Thursday, April 17, 2014

Her Lifetime


Twelve Years

 

It's interesting really when you consider lifetimes.  My daughter turned twelve years old...her lifetime is twelve years, her sister's, nine years.  Their brother, four years.  And when I think about what we've done it makes me sigh, twelve years ago we were in Japan and getting ready to come home.  At nine years, we were living in the desert.  And then at seven years ago we were living in our own house...but one that neither girl remembers as it was sold at the beginning of Bradley's lifetime.   And in the last three and a half years before Bradley's lifetime, we lived in Japan, again.  And there we had the fullest life, the busiest, the most outgoing years of my daughters' lives. 

When we lived in Japan the second time, Madison was 4 when we arrived.  She got her first job before I did, and I was just a little intimidated by this.  In hindsight, I could have given up my work all together and taken her to enough modeling and acting gigs to keep us both working full-time.  But I thought I needed to work and bring home some of the bacon, so her work was only a bit curtailed by mine.  She absolutely loved smiling for that camera, and she was like a push button kid.  It never bothered her if they didn't choose her and it never made her much of a brat when they did.  And she had SO much fun doing it all.  When we weren't there, we were at the Little Theater on base, and I was watching, sometimes typing on a laptop, while the girls took as many dance and tumbling classes as they could, and as many as their mom could handle sitting through... even I get bored with typing my own thoughts sometimes.  And that was the second half of her life.

(INPUT DATA):
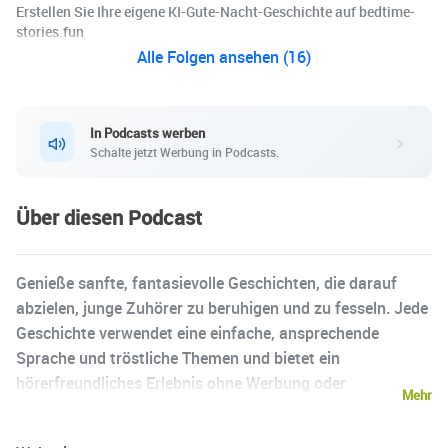
Erstellen Sie Ihre eigene KI-Gute-Nacht-Geschichte auf bedtime-
stories.fun
Alle Folgen ansehen (16)
In Podcasts werben
Schalte jetzt Werbung in Podcasts.
Über diesen Podcast
Genieße sanfte, fantasievolle Geschichten, die darauf
abzielen, junge Zuhörer zu beruhigen und zu fesseln. Jede
Geschichte verwendet eine einfache, ansprechende
Sprache und tröstliche Themen und bietet ein
hörerfreundliches Erlebnis ohne Werbung oder
Mehr
Unterbrechungen – perfekt für eine erholsame Nacht.
Jeden Tag wird eine neue Episode veröffentlicht, die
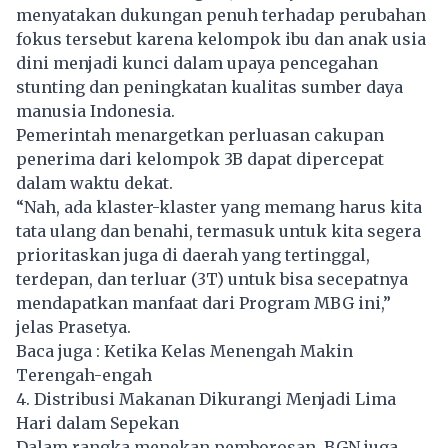
menyatakan dukungan penuh terhadap perubahan
fokus tersebut karena kelompok ibu dan anak usia
dini menjadi kunci dalam upaya pencegahan
stunting dan peningkatan kualitas sumber daya
manusia Indonesia.
Pemerintah menargetkan perluasan cakupan
penerima dari kelompok 3B dapat dipercepat
dalam waktu dekat.
“Nah, ada klaster-klaster yang memang harus kita
tata ulang dan benahi, termasuk untuk kita segera
prioritaskan juga di daerah yang tertinggal,
terdepan, dan terluar (3T) untuk bisa secepatnya
mendapatkan manfaat dari Program MBG ini,”
jelas Prasetya.
Baca juga :
Ketika Kelas Menengah Makin
Terengah-engah
4. Distribusi Makanan Dikurangi Menjadi Lima
Hari dalam Sepekan
Dalam rangka menekan pemborosan, BGN juga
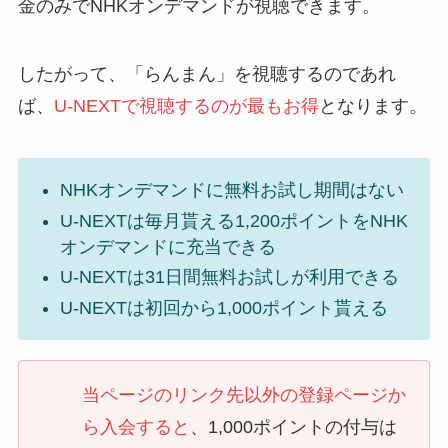
金のみでNHKオンデマンドが視聴できます。
したがって、「らんまん」を視聴するのであれ
ば、
U-NEXTで視聴するのが最もお得
となります。
NHKオンデマンドに無料お試し期間はない
U-NEXTは毎月貰える1,200ポイントをNHK
オンデマンドに充当できる
U-NEXTは31日間無料お試しが利用できる
U-NEXTは初回から1,000ポイント貰える
当ページのリンク先以外の登録ページか
ら入会すると
、
1,000ポイントの付与は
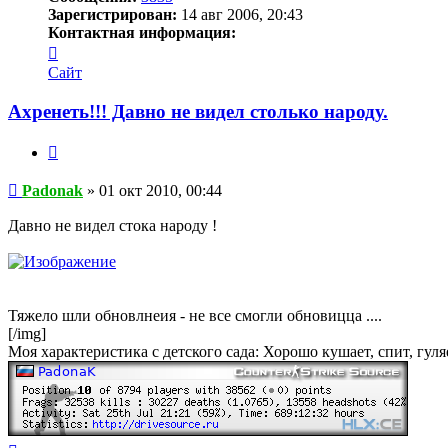
Зарегистрирован:
14 авг 2006, 20:43
Контактная информация:
Контактная
информация
Сайт
пользователя
Padonak
Ахренеть!!! Давно не видел столько народу.
Цитата
Сообщение
Padonak
»
01 окт 2010, 00:44
Давно не видел стока народу !
Тяжело шли обновлнеия - не все смогли обновицца ....
[/img]
Моя характеристика с детского сада: Хорошо кушает, спит, гул
Вернуться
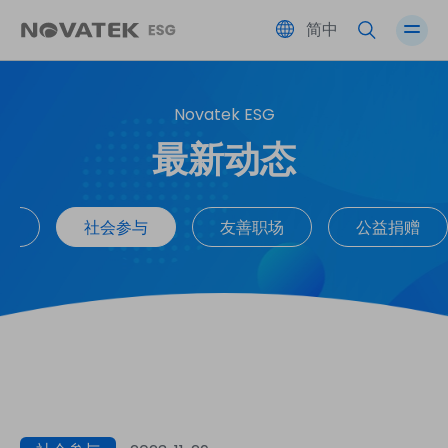
简中
Novatek ESG
绩效总览
伙伴共荣
友善职场
公司治理
最新动态
永续蓝图 SDGs
环境永续
社会参与
风险管理
续
社会参与
友善职场
公益捐赠
ESG 永续委员会
利害关系人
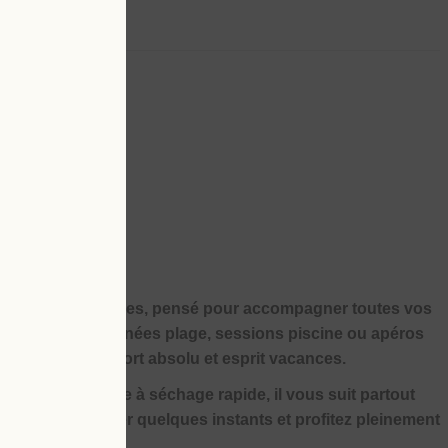
 bain à larges rayures, pensé pour accompagner toutes vos
improvisées, journées plage, sessions piscine ou apéros
tyle affirmé, confort absolu et esprit vacances.
 dans une matière à séchage rapide, il vous suit partout
eau, laissez sécher quelques instants et profitez pleinement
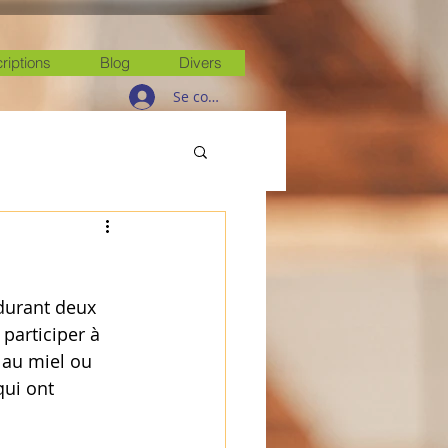
criptions
Blog
Divers
Se connecter
durant deux 
participer à 
 au miel ou  
qui ont 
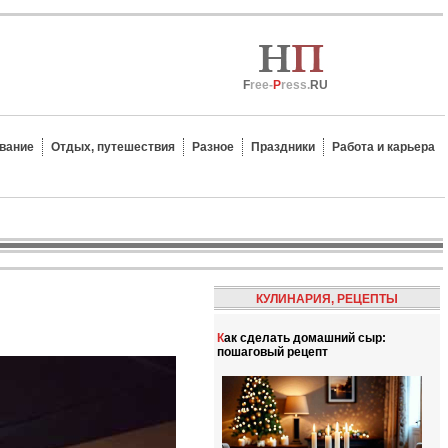
F
ree-
P
ress.
RU
вание
Отдых, путешествия
Разное
Праздники
Работа и карьера
КУЛИНАРИЯ, РЕЦЕПТЫ
Как сделать домашний сыр:
пошаговый рецепт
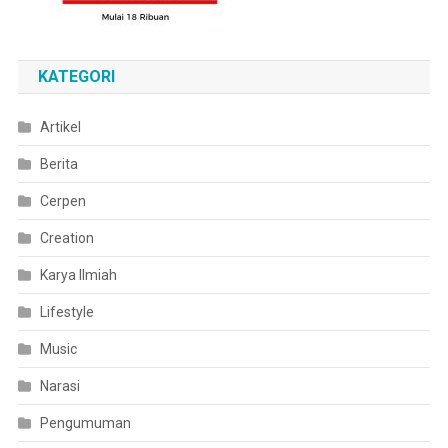
KATEGORI
Artikel
Berita
Cerpen
Creation
Karya Ilmiah
Lifestyle
Music
Narasi
Pengumuman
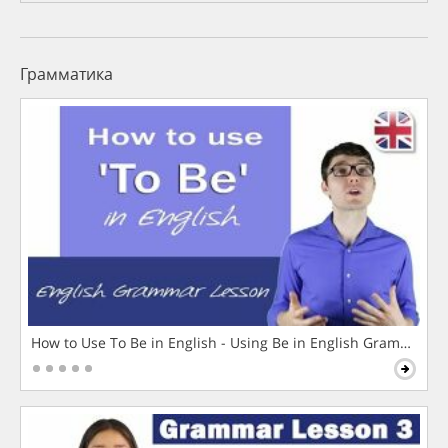
Грамматика
How to Use To Be in English - Using Be in English Grammar L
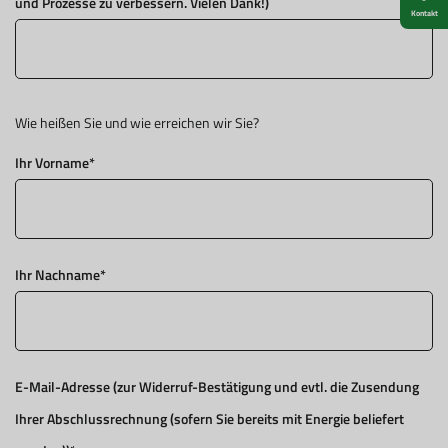
und Prozesse zu verbessern. Vielen Dank!)
Kontakt
Wie heißen Sie und wie erreichen wir Sie?
Ihr Vorname
*
Ihr Nachname
*
E-Mail-Adresse (zur Widerruf-Bestätigung und evtl. die Zusendung
Ihrer Abschlussrechnung (sofern Sie bereits mit Energie beliefert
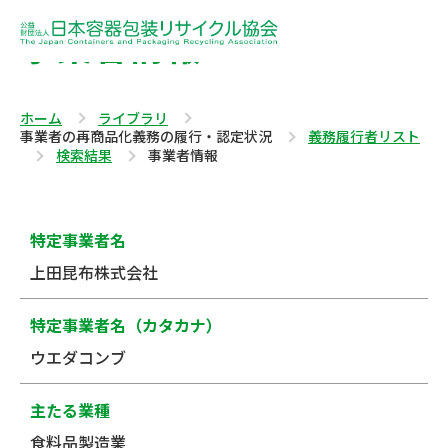
事業者情報
ホーム
ライブラリ
事業者の再商品化義務の履行・認定状況
義務履行者リスト
検索結果
事業者情報
特定事業者名
上田昆布株式会社
特定事業者名（カタカナ）
ウエダコンブ
主たる業種
食料品製造業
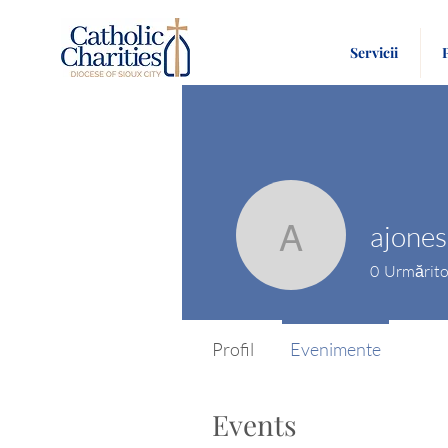
Servicii
ajone
ajones71
0
Urmărito
Profil
Evenimente
Events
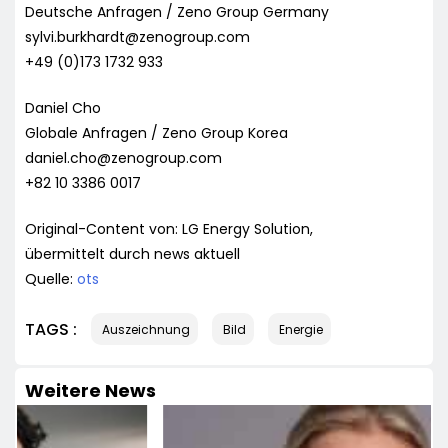
Deutsche Anfragen / Zeno Group Germany
sylvi.burkhardt@zenogroup.com
+49 (0)173 1732 933
Daniel Cho
Globale Anfragen / Zeno Group Korea
daniel.cho@zenogroup.com
+82 10 3386 0017
Original-Content von: LG Energy Solution,
übermittelt durch news aktuell
Quelle:
ots
TAGS :
Auszeichnung
Bild
Energie
Weitere News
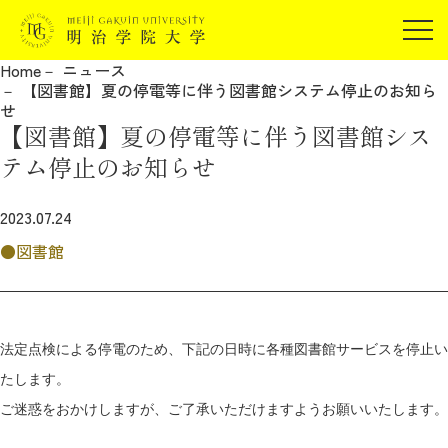
受験生の方
Home
ニュース
在学生の方
【図書館】夏の停電等に伴う図書館システム停止のお知ら
JP
EN
せ
卒業生の方
【図書館】夏の停電等に伴う図書館シス
保証人の方
テム停止のお知らせ
企業・研究者の方
2023.07.24
地域・一般の方
受験生の方
在学生の方
図書館
報道関係の方
卒業生の方
保証人の方
企業・研究者の方
地域・一般の方
報道関係の方
法定点検による停電のため、下記の日時に各種図書館サービスを停止い
たします。
明治学院大学について
ご迷惑をおかけしますが、ご了承いただけますようお願いいたします。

(INSTRUCTIONS TO FOLLOW): In the blog post titled "Her Lifetime," how old was Madison when the family arrived in Japan the second time?

(WORKED SOLUTION): She was 4.